## TEXT EXTRACT
Tuesday, April 3, 2012

Details Behind the Failed 1940 Census Launch

1940census.archives.gov was down most of the official launch dayDuring the live launch event of the 1940 Census, Census Director Robert Groves was set to search for a member of his family. But the image never loaded, according to a story in the Chicago Tribune. Upon launch the website 1940census.archives.gov was immediately overwhelmed. In the first three hours, the website had 22.5 million hits.

The National Archives contracted with Inflection LLC, parent of Archives.com, to host the website.

“We want to apologize to the millions of people who came to the 1940 census website this morning in search of information about their family history,” the company said in a statement. “We take full responsibility for the technical issues that have occurred and are very sorry for the inconvenience you may have experienced.”

The contract between the government and Archives.com parent, Inflection, specified that they had to

4.4.1 Support up to 10 million hits per day, while providing response times of less than three seconds for keyword searches of the descriptive metadata. A hit is defined as a request for a file from the web server.

4.4.2 Support up to 25,000 concurrent users.

4.4.3 Scale on demand in the event that 10 million hits and/or 25,000 concurrent users are exceeded.

For “scale on demand,” Archives.com utilizes services from online bookstore vendor, Amazon.com. In addition to its online store, Amazon also provides “in the cloud” services to some websites. Theoretically, Amazon cloud services can be easily scaled to meet unexpected needs. Apparently, scalability is not completely transparent.

“We'd like to thank Amazon.com, who has been helping us with some of the scalability challenges we're tackling and lending important technical expertise,” said Archives.com.

Archives.com engineers worked through the night to fix issues, according to the company. Overnight engineers disabled some functionality, hoping to relieve the load on the overburdened servers. As I write this mid-day Tuesday, the website is still not functional. The site displays text without graphics or formatting. Click the image at the top of the page to see what the page should look like.

The company continues to work today to solve issues.

“Genealogists often claim that theirs is the biggest hobby in America,” said NPR host Robert Siegel. “It's very hard to find hard data to support that, but this would come pretty close if there are that many millions of people who are trying to get in.”

#1940Census Last Status Update for 2 April

1940 Census History Is STILL Waiting

As I write this it is closing on the close of 2 April in the Eastern United States and it’s time for a final status update on the launch of the 1940 U.S. Census. If you receive my articles via e-mail, you’ll also find updates from throughout Monday.

  • Ancestry.com – Ancestry finished the day with images loaded for four states and these territories: American Samoa, Delaware, District of Columbia, Guam, Indiana, Maine, Nevada, Panama Canal, Virgin Islands. Some images are available from several more states as image loading progresses: California, New York, Pennsylvania, Rhode Island, and Virginia.
  • FamilySearch.org – It appears FamilySearch’s plan for the day was to load just the five pre-announced states: Colorado, Delaware, Kansas, Oregon, Virginia. Once those states were loaded, their focus seemed to turn to indexing.

## WHAT THE TASK REQUIRES
Please reproduce word for word the passage of the 1940 Census launch article above that runs from "#1940Census Last Status" up to and including "Island, and Virginia.".

## RECORDED INFORMATION
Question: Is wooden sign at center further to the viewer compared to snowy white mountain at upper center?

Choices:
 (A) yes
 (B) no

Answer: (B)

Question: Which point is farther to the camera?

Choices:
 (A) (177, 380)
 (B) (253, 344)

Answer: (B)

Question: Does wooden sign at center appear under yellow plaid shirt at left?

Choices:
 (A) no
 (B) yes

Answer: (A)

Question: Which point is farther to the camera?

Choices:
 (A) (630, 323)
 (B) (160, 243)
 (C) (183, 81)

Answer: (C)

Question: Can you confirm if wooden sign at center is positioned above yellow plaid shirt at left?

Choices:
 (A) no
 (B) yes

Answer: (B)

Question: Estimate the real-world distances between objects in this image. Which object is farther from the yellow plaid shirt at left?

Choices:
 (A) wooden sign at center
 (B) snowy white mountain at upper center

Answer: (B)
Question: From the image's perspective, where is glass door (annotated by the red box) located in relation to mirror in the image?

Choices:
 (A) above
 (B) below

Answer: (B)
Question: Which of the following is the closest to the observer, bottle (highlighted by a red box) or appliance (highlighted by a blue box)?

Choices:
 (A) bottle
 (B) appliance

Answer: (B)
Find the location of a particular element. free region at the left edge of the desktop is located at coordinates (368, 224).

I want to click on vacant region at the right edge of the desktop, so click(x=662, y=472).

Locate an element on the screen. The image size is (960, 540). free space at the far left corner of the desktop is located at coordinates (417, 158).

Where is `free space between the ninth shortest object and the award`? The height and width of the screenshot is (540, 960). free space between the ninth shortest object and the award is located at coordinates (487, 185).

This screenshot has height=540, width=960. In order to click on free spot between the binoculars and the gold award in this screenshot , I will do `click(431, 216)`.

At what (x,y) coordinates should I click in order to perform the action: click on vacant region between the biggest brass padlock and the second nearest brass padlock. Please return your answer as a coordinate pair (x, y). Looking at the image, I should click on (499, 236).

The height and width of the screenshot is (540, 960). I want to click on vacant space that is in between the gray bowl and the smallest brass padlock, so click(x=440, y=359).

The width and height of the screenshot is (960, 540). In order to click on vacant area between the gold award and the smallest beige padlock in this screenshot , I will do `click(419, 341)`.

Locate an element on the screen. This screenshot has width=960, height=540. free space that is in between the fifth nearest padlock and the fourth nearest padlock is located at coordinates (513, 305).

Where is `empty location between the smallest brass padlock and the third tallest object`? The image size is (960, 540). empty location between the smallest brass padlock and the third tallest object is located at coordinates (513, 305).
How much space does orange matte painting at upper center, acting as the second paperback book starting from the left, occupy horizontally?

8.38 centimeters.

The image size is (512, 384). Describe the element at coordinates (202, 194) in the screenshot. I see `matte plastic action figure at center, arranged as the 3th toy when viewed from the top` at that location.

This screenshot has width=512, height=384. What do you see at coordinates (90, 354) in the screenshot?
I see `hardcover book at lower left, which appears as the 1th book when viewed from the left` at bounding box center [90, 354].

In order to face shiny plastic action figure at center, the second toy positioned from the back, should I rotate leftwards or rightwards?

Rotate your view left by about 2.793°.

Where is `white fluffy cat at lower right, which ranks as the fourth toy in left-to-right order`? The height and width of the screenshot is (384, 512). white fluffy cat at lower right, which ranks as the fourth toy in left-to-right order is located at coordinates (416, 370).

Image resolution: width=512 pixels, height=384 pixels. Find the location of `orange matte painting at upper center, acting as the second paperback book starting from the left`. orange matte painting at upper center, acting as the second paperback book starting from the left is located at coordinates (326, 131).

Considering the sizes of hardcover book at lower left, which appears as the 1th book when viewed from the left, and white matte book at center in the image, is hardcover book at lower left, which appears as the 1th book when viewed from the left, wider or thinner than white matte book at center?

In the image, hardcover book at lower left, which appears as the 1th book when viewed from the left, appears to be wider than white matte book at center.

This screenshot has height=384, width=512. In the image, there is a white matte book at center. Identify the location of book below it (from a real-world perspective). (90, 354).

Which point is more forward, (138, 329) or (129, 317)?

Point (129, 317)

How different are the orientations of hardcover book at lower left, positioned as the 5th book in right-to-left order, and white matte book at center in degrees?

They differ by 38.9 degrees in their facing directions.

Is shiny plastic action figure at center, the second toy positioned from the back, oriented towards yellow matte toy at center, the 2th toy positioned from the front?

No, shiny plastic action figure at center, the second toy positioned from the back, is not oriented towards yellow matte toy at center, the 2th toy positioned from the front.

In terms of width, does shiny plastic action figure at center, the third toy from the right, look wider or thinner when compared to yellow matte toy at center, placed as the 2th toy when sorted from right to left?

## IN RESPONSE
#1940Census Last Status Update for 2 April

1940 Census History Is STILL Waiting

As I write this it is closing on the close of 2 April in the Eastern United States and it’s time for a final status update on the launch of the 1940 U.S. Census. If you receive my articles via e-mail, you’ll also find updates from throughout Monday.

  • Ancestry.com – Ancestry finished the day with images loaded for four states and these territories: American Samoa, Delaware, District of Columbia, Guam, Indiana, Maine, Nevada, Panama Canal, Virgin Islands. Some images are available from several more states as image loading progresses: California, New York, Pennsylvania, Rhode Island, and Virginia.